When immediate patching is not possible, reduce the attack surface:

  • Disable NetBIOS over TCP/IP on endpoints that do not need it. This can be done via DHCP options, the network adapter’s WINS tab, or Group Policy. Test carefully, as some legacy applications rely on NetBIOS name resolution.
  • Enforce application control. Use AppLocker or Windows Defender Application Control to prevent untrusted executables from running.
  • Enable Memory Integrity (HVCI) to raise the bar for kernel exploitation.
  • Restrict administrative privileges and ensure users operate with minimal rights.

These workarounds are not a substitute for the patch but buy time for controlled rollouts.

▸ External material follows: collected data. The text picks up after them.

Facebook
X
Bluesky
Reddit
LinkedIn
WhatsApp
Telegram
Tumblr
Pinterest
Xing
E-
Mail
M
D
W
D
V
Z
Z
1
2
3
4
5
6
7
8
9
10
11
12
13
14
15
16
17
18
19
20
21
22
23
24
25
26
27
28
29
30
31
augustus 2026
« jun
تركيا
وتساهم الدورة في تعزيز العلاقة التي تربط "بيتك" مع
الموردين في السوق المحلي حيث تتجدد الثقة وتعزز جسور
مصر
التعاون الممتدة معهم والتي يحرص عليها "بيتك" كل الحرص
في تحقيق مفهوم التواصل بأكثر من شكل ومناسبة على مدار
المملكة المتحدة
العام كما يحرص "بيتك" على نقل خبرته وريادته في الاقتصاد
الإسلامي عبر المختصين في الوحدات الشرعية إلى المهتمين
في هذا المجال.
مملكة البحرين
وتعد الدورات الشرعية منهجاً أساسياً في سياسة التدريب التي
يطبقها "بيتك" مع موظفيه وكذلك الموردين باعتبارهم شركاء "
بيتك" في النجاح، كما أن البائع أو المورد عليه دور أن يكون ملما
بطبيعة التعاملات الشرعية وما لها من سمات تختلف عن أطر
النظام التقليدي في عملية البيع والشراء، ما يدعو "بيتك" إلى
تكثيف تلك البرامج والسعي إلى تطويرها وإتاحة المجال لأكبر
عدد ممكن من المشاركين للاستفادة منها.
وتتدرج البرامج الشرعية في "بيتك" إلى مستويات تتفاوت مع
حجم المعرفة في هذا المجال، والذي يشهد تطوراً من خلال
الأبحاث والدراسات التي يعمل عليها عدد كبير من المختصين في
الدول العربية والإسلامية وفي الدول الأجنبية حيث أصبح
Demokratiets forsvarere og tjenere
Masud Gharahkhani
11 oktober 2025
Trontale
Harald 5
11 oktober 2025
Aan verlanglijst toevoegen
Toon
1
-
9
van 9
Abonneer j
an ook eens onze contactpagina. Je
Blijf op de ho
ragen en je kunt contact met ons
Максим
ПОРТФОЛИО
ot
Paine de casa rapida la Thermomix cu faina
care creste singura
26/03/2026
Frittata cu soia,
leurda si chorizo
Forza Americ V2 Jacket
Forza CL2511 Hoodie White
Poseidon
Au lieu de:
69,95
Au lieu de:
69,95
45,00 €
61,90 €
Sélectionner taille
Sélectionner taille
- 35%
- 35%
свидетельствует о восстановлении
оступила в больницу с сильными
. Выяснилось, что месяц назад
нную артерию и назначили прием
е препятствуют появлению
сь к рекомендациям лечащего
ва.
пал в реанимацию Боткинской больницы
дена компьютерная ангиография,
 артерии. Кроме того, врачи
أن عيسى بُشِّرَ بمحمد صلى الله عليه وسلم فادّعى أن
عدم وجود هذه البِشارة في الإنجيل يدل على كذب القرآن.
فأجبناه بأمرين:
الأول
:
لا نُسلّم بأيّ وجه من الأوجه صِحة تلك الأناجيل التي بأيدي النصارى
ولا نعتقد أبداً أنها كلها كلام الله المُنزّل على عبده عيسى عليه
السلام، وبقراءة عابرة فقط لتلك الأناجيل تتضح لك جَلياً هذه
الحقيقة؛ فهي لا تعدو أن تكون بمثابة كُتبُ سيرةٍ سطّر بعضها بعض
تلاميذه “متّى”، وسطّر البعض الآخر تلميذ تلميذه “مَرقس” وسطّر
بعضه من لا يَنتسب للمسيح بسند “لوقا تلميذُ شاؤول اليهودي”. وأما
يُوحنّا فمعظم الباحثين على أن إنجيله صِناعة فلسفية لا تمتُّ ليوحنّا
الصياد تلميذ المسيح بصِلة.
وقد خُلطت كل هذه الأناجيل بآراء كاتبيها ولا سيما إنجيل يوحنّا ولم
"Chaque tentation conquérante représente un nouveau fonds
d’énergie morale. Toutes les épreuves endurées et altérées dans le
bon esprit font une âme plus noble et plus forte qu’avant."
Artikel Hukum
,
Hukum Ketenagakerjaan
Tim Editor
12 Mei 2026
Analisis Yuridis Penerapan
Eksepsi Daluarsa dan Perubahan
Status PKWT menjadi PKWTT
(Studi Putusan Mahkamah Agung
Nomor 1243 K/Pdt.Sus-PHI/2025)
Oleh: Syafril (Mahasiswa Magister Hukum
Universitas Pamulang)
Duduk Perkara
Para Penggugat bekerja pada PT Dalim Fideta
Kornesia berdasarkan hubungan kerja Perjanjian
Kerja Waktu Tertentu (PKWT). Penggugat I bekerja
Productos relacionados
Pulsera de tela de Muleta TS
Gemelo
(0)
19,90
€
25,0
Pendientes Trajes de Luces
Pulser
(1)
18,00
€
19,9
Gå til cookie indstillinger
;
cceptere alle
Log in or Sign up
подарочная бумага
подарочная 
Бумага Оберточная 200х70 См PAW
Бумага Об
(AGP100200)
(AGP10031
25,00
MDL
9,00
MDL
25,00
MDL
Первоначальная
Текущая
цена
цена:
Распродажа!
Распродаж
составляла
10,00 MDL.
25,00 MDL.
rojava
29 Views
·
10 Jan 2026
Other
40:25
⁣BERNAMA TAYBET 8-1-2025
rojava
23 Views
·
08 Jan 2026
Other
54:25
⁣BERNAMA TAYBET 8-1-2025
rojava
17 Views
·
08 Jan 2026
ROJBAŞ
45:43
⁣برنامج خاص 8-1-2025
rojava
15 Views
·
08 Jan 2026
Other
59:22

Step‑by‑Step Remediation Checklist

  1. Identify vulnerable systems. Use the MSRC Security Update Guide to map your Windows builds to the correct KB. Prioritize RDS/VDI, dev, and admin workstations.
  2. Test the update. Deploy to a pilot group and verify application functionality. Confirm netbt.sys version change.
  3. Roll out broadly. Use your standard patch management tooling; if possible, force reboot after installation to ensure the kernel driver is replaced.
  4. Validate. Post‑deployment, scan for the new netbt.sys file version and ensure no rollbacks occurred.
  5. For systems that cannot be patched immediately: implement one or more of the surface‑reduction steps above and increase monitoring.
  6. Incident response prep. If an exploit is suspected, engage your IR team for kernel‑level forensic capture.

Conclusion

Microsoft’s July 2025 patch for the MBT Transport driver closes a local privilege escalation path that is all too common in kernel networking components. Whether you track it as CVE‑2025‑55230 (MSRC) or CVE‑2025‑47996 (public trackers), the fix is the same cumulative update. The CVE confusion underscores the need for security teams to cross‑reference multiple sources and act on the authoritative guidance from Microsoft. Given the exploitability of such bugs once the patch reverse‑engineering begins, treat this update as critical for any Windows system that retains the NetBIOS stack. Patch quickly, verify thoroughly, and harden your detection rules to catch future attacks against kernel drivers.